Así que cómo no celebrar esta edición pensada para jóvenes y hecha por dos poetas claudianos, es decir zamoranos, que además trabajan con jóvenes.

Seve Calleja

Las narraciones románticas del rumano Eminescu

La primera mención del “príncipe azul” la encontramos un día entre los cuentos del poeta más popular del romanticismo rumano Mihai Eminescu (1850-1889): Aparece en relato de El príncipe de la lágrima, que abre este libro, Narraciones, junto a otros tres de los que dejó terminados en vida. El resto son recuperación de sus manuscritos y bocetos y en todos asoman los motivos románticos de apariciones demoníacas, amores imposibles, como el del monje Dan y la hermosa María, audaces y heroicas andanzas, envueltas en mágicos escenarios de cuento de hadas por los que se entrecruzan modestos  personajes como Amalia o Dionis y otros más poderosos e inquietantes como Cezar e Ieromin.

Junto a Ion Creanga, autor de los Recuerdos de la infancia, el poeta y narrador romántico Mihai Eminescu es de las pocas referencias literarias que algunos tenemos de Rumanía. Ambos situados en la segunda mitad del XIX, una época  de afirmación política y cultural frente a la larga dominación del imperio otomano, y ambos proyectados en las tradiciones de su país y defensores de una lengua propia, cultivaron el relato corto, que cargaron de bucolismo y ternura a la vez que de amor por la propia lengua y cultura. Con apenas treinta y tres años de vida, Eminescu dejó parte de su obra impresa y parte inédita e inconclusa y que la editorial granadina Traspiés ha reunido y traído al castellano de la mano del profesor granadino Enrique Nogueras en esta edición.

Seve Calleja

Las historias medioambientalistas de Violeta Monreal

Grumpi, el guardián del bosque; Tati, la guardiana del mar; Lolo, el guardián de los polos, y Nina, guardiana de las plantas y las flores, son los protagonistas de cada una de estas historias rimadas, creadas por la propia ilustradora, Violeta Monreal. Todos ellos concienciados de las dificultades por las que pasa nuestro planeta a causa del cambio climático, provocadas su vez por los incendios, la sobreexplotación, la contaminación, las sequías. Cada protagonista de estas cuatros historias descubre los desarreglos de su entorno inmediato: Nina advierte que no basta comparar flores, que hay que regarlas sin despilfarrar agua; Tati es un cangrejo que airado por el maltrato al que los humanos tratan al mar se vuelve un pez agresivo; la ardilla Grumpi presencia el incendio causado en el bosque por unos descuidados excursionistas a los que les hace ver el daño causado; y Lolo contempla como el bloque de hielo en el que vive se va haciendo cada vez más pequeño.

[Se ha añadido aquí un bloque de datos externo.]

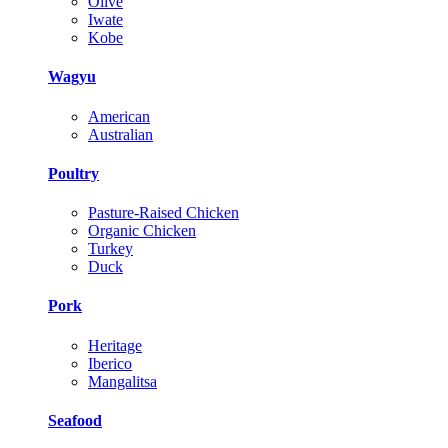
Olive
Iwate
Kobe
Wagyu
American
Australian
Poultry
Pasture-Raised Chicken
Organic Chicken
Turkey
Duck
Pork
Heritage
Iberico
Mangalitsa
Seafood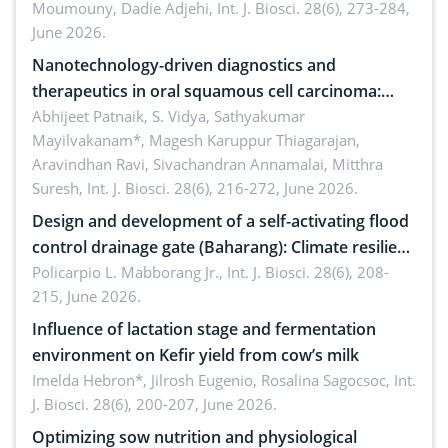
Moumouny, Dadie Adjehi,
Int. J. Biosci. 28(6), 273-284,
Bacillus cereus
June 2026.
Nanotechnology-driven diagnostics and
therapeutics in oral squamous cell carcinoma:
Emerging technologies, clinical translation and
Abhijeet Patnaik, S. Vidya, Sathyakumar
Mayilvakanam*, Magesh Karuppur Thiagarajan,
future perspectives
Aravindhan Ravi, Sivachandran Annamalai, Mitthra
Suresh,
Int. J. Biosci. 28(6), 216-272, June 2026.
Design and development of a self-activating flood
control drainage gate (Baharang): Climate resilient
solution
Policarpio L. Mabborang Jr.,
Int. J. Biosci. 28(6), 208-
215, June 2026.
Influence of lactation stage and fermentation
environment on Kefir yield from cow’s milk
Imelda Hebron*, Jilrosh Eugenio, Rosalina Sagocsoc,
Int.
J. Biosci. 28(6), 200-207, June 2026.
Optimizing sow nutrition and physiological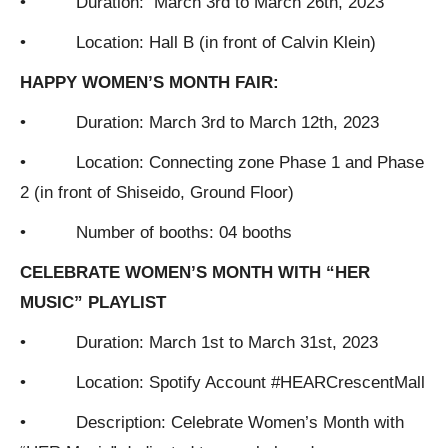
• Duration: March 3rd to March 26th, 2023
• Location: Hall B (in front of Calvin Klein)
HAPPY WOMEN’S MONTH FAIR:
• Duration: March 3rd to March 12th, 2023
• Location: Connecting zone Phase 1 and Phase
2 (in front of Shiseido, Ground Floor)
• Number of booths: 04 booths
CELEBRATE WOMEN’S MONTH WITH “HER
MUSIC” PLAYLIST
• Duration: March 1st to March 31st, 2023
• Location: Spotify Account #HEARCrescentMall
• Description: Celebrate Women’s Month with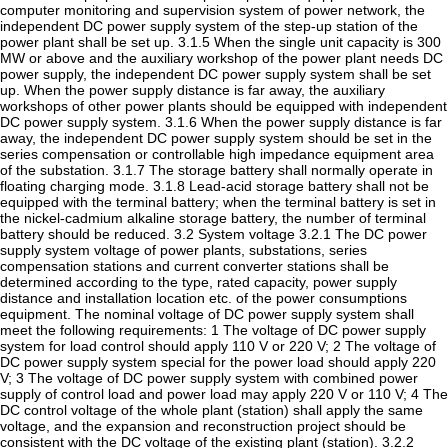
computer monitoring and supervision system of power network, the
independent DC power supply system of the step-up station of the
power plant shall be set up. 3.1.5 When the single unit capacity is 300
MW or above and the auxiliary workshop of the power plant needs DC
power supply, the independent DC power supply system shall be set
up. When the power supply distance is far away, the auxiliary
workshops of other power plants should be equipped with independent
DC power supply system. 3.1.6 When the power supply distance is far
away, the independent DC power supply system should be set in the
series compensation or controllable high impedance equipment area
of the substation. 3.1.7 The storage battery shall normally operate in
floating charging mode. 3.1.8 Lead-acid storage battery shall not be
equipped with the terminal battery; when the terminal battery is set in
the nickel-cadmium alkaline storage battery, the number of terminal
battery should be reduced. 3.2 System voltage 3.2.1 The DC power
supply system voltage of power plants, substations, series
compensation stations and current converter stations shall be
determined according to the type, rated capacity, power supply
distance and installation location etc. of the power consumptions
equipment. The nominal voltage of DC power supply system shall
meet the following requirements: 1 The voltage of DC power supply
system for load control should apply 110 V or 220 V; 2 The voltage of
DC power supply system special for the power load should apply 220
V; 3 The voltage of DC power supply system with combined power
supply of control load and power load may apply 220 V or 110 V; 4 The
DC control voltage of the whole plant (station) shall apply the same
voltage, and the expansion and reconstruction project should be
consistent with the DC voltage of the existing plant (station). 3.2.2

Son breves historias (El mar enfermo, El último bosque, Las flores tienen sed y Hierba en los polos, la serie Guardianes de la Tierra) a las que las ilustraciones y las rimas fáciles atenúan el tremendismo de las situaciones y la denuncia explícita que cada álbum transmite a los primeros lectores a quien van destinados.